Никто не помешал серпуховцам обложить город именно так, как решил Бобер, и это уже сузило возможность маневра рязанцам. Дело в том, что Лопаснинская крепость (скорее острог, чем кремль) имела вид правильного треугольника, одна из сторон которого (самая длинная, около 350-ти метров, с воротами посередине) смотрела на Оку, вторая (покороче, метров 320, тоже с воротами) была обращена на юго-восток, в сторону Рязани, а третья, самая короткая (280 м), глухая, смотрела на юго-запад, к ней довольно близко подступал лес.
Серпуховцы встали подковой напротив воротных стен и перерезали сообщение гарнизона с Рязанью. У ворот Бобер расположил корноуховых арбалетчиков так, чтобы они могли держать выезды под перекрестным огнем.

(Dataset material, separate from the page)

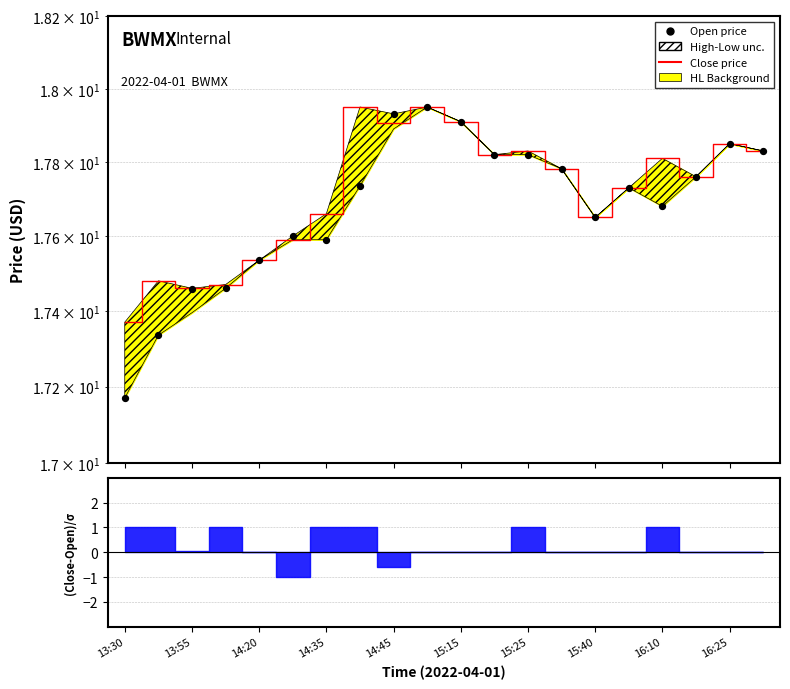

What is the total value across all series at 13?

35.6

Наутро Олег, увидев, что полной блокады нет, подивился такой беспечности москвичей и отправил гонцов в Рязань ( их спустили с "глухой" стены, и они благополучно скрылись в лесу) с приказом: те пять полков, которые готовились на случай большой войны с Москвой, привести в полную готовность и ждать сигнала, когда выступать и куда. После этого решил "пощупать купцов", так он выразился.

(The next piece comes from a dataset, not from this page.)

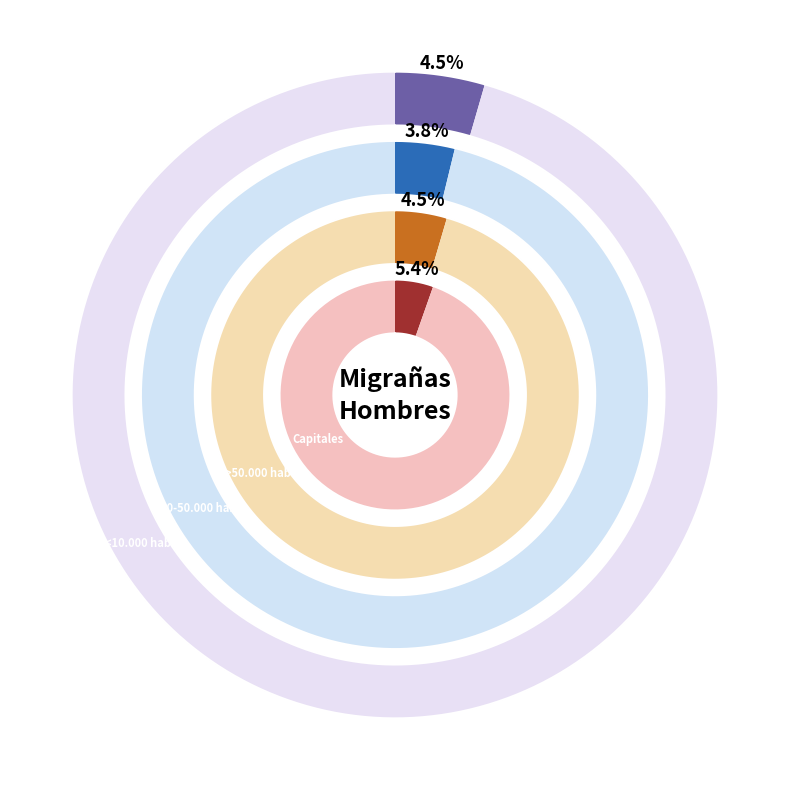

How many slices are in this pie chart?

4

Готовя вылазку (а там, может, и на что-нибудь большее потянет), рязанский князь разделил войско на две части, каждую на свои ворота, впереди для стремительности удара поставил по три сотни конных и приказал ворота открывать. Наблюдать он поднялся в надвратную башню, смотревшую на Оку. Задумка его была проста. Когда конница вырвется наружу и ударит, у осаждающих возникнет суматоха. Пока они разберутся и успокоятся (а может, и не разберутся, а сразу - врассыпную), пешцы спокойно выйдут и солидно подкрепят конницу. Когда же москвичи побегут, оставшаяся нетронутой конница довершит дело. На том, собственно, и должно было закончиться завоевание Лопасни, потому что дальше Москве ничего не оставалось, как затянуть дипломатическую канитель, которую Олег без опаски мог свалить на плечи хитроумного Епифана Кареева и длить ее до бесконечности.